# Tough, but Fun Animal Quiz



## Bajachris (Apr 9, 2012)

Hey All,

I'm new here, so I thought I'd try to bring something fun with me.

I found a cool animal quiz that is tough!

See how you do and post your score

http://e-expeditions.com/quiz-test-your-animal-iq/

I'm sure a smart bunch like you will do better than I did.

I hope you like it because I don't like to show up empty handed.

I look forward to hearing your stories and telling you my lies!

Chris


----------



## dsm16428 (Feb 19, 2009)

Ok. Who wants to be the guinea pig on this one? :-?


----------



## Bajachris (Apr 9, 2012)

No bad intentions.

I hope I didn't break any forum rules, I just thought you guys would get a kick out of the link.

I guess I don't blame you for being suspisious as I am new and this is my first post.

My appologies if I did something wrong.


----------



## wurgs (Mar 3, 2008)

Wow. I've never even seen pictures of most of them before.
6 right, mostly guessing


----------



## Bajachris (Apr 9, 2012)

I know! I've been hunting and fishing and watching TV for 40 years and somehow I missed several of those animals.

There's a couple that look taste and a couple damn ugly ones too!

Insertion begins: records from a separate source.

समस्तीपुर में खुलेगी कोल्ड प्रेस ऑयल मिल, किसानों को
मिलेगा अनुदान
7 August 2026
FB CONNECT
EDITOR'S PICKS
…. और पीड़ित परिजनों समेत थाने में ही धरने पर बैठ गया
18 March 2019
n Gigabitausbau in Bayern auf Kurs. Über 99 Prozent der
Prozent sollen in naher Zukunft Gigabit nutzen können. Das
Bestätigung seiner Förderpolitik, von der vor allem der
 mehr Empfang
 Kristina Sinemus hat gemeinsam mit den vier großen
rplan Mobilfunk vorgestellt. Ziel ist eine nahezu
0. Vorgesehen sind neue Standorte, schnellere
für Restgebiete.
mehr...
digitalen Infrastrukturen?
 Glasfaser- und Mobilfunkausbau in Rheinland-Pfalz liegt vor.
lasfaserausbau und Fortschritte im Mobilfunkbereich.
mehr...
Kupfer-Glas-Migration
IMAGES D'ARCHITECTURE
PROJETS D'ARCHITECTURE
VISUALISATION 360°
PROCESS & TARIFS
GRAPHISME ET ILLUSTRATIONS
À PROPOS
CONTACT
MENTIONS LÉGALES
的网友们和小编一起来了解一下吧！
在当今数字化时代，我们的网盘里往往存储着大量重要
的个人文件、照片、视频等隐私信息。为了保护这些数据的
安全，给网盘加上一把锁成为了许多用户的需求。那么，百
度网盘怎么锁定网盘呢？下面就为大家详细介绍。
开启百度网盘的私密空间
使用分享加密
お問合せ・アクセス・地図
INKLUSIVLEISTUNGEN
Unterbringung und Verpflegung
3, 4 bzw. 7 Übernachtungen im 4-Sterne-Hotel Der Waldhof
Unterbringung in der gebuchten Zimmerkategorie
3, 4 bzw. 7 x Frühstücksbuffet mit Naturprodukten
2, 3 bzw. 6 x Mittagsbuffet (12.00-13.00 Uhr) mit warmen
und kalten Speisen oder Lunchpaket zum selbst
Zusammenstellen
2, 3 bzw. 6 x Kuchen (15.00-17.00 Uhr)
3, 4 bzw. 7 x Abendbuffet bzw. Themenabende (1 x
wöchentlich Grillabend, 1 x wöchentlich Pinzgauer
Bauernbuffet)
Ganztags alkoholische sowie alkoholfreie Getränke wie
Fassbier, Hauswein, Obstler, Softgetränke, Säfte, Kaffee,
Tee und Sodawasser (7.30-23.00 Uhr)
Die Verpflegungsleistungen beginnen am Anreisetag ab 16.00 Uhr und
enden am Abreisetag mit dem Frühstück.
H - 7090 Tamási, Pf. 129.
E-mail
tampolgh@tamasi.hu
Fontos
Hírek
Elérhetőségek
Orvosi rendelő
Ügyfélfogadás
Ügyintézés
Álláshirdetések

Thanks for being the ginnypig.


----------



## drjongy (Oct 13, 2003)

Thanks to my kids watching "Go Diego Go" I knew some of these!


----------



## MSG Rude (Oct 6, 2003)

5 right. I suck. And wow, there are some nasty looking things our God has made huhh?

Wonder if they taste like chicken?


----------



## Plainsman (Jul 30, 2003)

Nine, and I guessed often. The only thing that ticked me is I tried to psych it out. I thought no they wouldn't put in a plain old muskrat it must be a nutria. Wrong.


----------



## knutson24 (Feb 16, 2009)

9 As well. Second guessed myself on a few. I used to read Ranger Rick as a kid so I recognized most of them just not the names. Welcome to the sight by the way.


----------



## Bajachris (Apr 9, 2012)

Thanks for the "welcome", I appreciate it.


----------



## duckmander (Aug 25, 2008)

Bajachris said:


> stories and telling you my lies!
> 
> Chris


I must be dumber then a case of smiling rocks.

only 2 right and I guessed at pretty much all of them. I have seen a few of them but have no clue what their called.

welcome chris. very tuff quiz. and to the quote above.

ALL FISHERMAN ARE LIARS EXCEPT FOR YOU AND ME.

AND SOMETIMES I WOUNDER ABOUT YOU.


----------



## dsm16428 (Feb 19, 2009)

Bajachris said:


> I know! I've been hunting and fishing and watching TV for 40 years and somehow I missed several of those animals.
> 
> There's a couple that look taste and a couple damn ugly ones too!
> 
> Thanks for being the ginnypig.


No sweat. Just a new poster with links has a tendency to get the small hairs on the backs of necks up you know? :beer: I'll have to try it out when I'm not on my work computer. :wink:


----------